#### [Task instructions]
Convert every line of the records below into a JSON list of strings, one string per line, leaving out the blank lines.

_ _ _ _ _ _ _

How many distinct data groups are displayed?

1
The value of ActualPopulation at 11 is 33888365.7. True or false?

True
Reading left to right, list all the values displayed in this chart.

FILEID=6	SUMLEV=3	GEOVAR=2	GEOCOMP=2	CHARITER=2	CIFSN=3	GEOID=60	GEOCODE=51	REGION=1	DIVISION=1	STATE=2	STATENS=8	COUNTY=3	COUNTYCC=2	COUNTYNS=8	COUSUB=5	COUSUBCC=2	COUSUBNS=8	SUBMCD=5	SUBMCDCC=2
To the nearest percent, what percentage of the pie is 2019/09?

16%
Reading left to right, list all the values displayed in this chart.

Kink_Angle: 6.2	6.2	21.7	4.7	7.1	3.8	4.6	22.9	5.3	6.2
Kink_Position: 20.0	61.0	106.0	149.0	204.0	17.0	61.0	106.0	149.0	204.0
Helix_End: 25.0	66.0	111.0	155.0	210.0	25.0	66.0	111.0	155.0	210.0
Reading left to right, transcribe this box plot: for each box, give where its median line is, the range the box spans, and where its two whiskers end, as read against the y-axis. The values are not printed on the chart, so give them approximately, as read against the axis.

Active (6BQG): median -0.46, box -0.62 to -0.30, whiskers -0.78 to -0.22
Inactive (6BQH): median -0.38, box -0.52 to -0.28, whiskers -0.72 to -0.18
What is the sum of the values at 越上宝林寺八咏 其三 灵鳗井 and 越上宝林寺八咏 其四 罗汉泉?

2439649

_ _ _ _ _ _ _

#### [Worked solution]
[
  "How many distinct data groups are displayed?",
  "1",
  "The value of ActualPopulation at 11 is 33888365.7. True or false?",
  "True",
  "Reading left to right, list all the values displayed in this chart.",
  "FILEID=6\tSUMLEV=3\tGEOVAR=2\tGEOCOMP=2\tCHARITER=2\tCIFSN=3\tGEOID=60\tGEOCODE=51\tREGION=1\tDIVISION=1\tSTATE=2\tSTATENS=8\tCOUNTY=3\tCOUNTYCC=2\tCOUNTYNS=8\tCOUSUB=5\tCOUSUBCC=2\tCOUSUBNS=8\tSUBMCD=5\tSUBMCDCC=2",
  "To the nearest percent, what percentage of the pie is 2019/09?",
  "16%",
  "Reading left to right, list all the values displayed in this chart.",
  "Kink_Angle: 6.2\t6.2\t21.7\t4.7\t7.1\t3.8\t4.6\t22.9\t5.3\t6.2",
  "Kink_Position: 20.0\t61.0\t106.0\t149.0\t204.0\t17.0\t61.0\t106.0\t149.0\t204.0",
  "Helix_End: 25.0\t66.0\t111.0\t155.0\t210.0\t25.0\t66.0\t111.0\t155.0\t210.0",
  "Reading left to right, transcribe this box plot: for each box, give where its median line is, the range the box spans, and where its two whiskers end, as read against the y-axis. The values are not printed on the chart, so give them approximately, as read against the axis.",
  "Active (6BQG): median -0.46, box -0.62 to -0.30, whiskers -0.78 to -0.22",
  "Inactive (6BQH): median -0.38, box -0.52 to -0.28, whiskers -0.72 to -0.18",
  "What is the sum of the values at 越上宝林寺八咏 其三 灵鳗井 and 越上宝林寺八咏 其四 罗汉泉?",
  "2439649"
]